Over here we have Dwayne (Paul Dano), Richard and Sheryl's Nietzsche-worshiping son, who's taken a vow of silence - he communicates via scribbled messages, à la "I HATE EVERYONE" - until he flies off to the Air Force Academy next year, presumably never to return. And next to him is Olive (Abigail Breslin), the Little Miss Sunshine of Little Miss Sunshine. Like Marilyn Munster, Olive sticks out, with her air of normalcy, not to mention her sweet nature. But she also has this thing for beauty pageants, which appear to be Step Nine in her very own nine-step "Refuse to Lose" program. Alas, JonBenét Ramsey she's not. Her skin isn't bronzed. Her smile isn't plastered on. And she hasn't been coached to within an inch of her life. But maybe with the right winning attitude....
That leaves Frank (Steve Carell), Sheryl's brother, who'll be joining the family for dinner until he's once again allowed to handle sharp objects. The country's number-one Proust scholar, Frank recently lost his boyfriend to the country's number-two Proust scholar, and the resulting suicide attempt was, like everything else in his life recently, a failure. Finally, there's Grandpa (Alan Arkin), a porn-consuming, heroin-snorting Oscar the Grouch, who seems to believe that old age entitles him to say or do whatever he wants. And if this is all starting to sound like a Fox sitcom that got bumped for "Married with Children" reruns, that isn't too far off. But there's no laugh track. And the score could be described as "Music to Slit Your Wrists By."
Lest we spend the entire movie sitting around the house, watching the Hoovers stew in their own juices, scriptwriter Michael Arndt has cooked up an excuse for them to hit the road, although you may groan when you hear what it is. For reasons having little to do with her qualifications, Olive is suddenly eligible for a beauty pageant in Redondo Beach, and so it's "California, Here We Come." Luckily, the VW van breaks down almost before they reach the end of the driveway, turning Little Miss Sunshine into one of those road movies where every single mile has to be fought for.
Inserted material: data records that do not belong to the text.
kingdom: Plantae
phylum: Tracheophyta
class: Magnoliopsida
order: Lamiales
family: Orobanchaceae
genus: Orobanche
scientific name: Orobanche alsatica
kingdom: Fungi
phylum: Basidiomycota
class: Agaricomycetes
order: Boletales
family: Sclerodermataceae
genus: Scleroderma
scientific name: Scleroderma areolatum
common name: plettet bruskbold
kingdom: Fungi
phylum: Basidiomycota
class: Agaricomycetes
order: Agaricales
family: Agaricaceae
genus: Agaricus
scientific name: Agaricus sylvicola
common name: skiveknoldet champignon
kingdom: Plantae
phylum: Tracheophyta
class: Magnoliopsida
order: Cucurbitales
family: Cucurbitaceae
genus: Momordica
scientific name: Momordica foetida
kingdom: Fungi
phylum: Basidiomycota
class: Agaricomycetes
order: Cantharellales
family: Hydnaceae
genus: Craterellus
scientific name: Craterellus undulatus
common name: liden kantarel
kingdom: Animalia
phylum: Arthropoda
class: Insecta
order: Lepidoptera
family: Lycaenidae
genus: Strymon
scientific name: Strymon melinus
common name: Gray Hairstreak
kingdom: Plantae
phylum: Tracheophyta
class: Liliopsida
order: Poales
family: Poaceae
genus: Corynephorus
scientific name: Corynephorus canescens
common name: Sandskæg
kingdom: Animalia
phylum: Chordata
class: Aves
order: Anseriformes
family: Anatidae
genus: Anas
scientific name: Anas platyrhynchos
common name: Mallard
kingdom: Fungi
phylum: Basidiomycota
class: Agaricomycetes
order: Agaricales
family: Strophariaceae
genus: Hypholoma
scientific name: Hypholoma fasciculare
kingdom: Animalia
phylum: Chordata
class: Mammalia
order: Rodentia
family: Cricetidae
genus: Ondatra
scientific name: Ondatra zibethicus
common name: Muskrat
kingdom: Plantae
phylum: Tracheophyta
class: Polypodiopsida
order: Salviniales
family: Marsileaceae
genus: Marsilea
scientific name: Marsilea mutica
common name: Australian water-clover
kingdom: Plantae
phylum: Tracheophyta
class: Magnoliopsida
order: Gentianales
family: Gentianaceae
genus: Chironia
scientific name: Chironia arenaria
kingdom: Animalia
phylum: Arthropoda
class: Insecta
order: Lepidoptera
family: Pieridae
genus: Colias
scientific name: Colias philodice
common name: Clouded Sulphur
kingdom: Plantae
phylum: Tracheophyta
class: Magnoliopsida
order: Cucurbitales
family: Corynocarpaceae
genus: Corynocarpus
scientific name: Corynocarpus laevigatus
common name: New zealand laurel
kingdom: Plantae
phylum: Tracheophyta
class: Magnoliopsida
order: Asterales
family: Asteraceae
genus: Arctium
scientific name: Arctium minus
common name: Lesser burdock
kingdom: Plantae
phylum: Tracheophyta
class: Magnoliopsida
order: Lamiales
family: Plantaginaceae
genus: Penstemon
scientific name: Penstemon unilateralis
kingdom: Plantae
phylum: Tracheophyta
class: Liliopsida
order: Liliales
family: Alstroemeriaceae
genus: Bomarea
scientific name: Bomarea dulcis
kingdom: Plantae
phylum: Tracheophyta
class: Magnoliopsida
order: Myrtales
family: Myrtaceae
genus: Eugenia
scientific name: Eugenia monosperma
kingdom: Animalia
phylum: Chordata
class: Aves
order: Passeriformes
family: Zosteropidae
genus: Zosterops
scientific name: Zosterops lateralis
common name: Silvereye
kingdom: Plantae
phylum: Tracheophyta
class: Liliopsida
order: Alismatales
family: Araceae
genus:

And the van itself, which the family has to push-start, becomes a potent symbol. They're running as fast as they can to keep up with their lives, even as their lives fall apart on them.
Hey, that's entertainment, as long as Little Miss Sunshine is sputtering down the highway. Sometimes, the filmmakers press too hard on the gas, driving home their message about John and Jane Q. Public having been sold a bill of goods. But as the absurdities mount, including a what-to-do-with-grandpa sequence straight out of National Lampoon's Vacation, the movie achieves a light farcical tone that's touchingly at odds with the mood everybody's in. The camerawork's rather flat, especially for directors who come out of MTV, but the acting - hilariously depressive, with nary an ironic wink at the audience - carries us through. And so does the movie's Slurpee-realism drabness, which generates the hard-earned laughs of a sad-faced clown. Winning? Winning's for losers.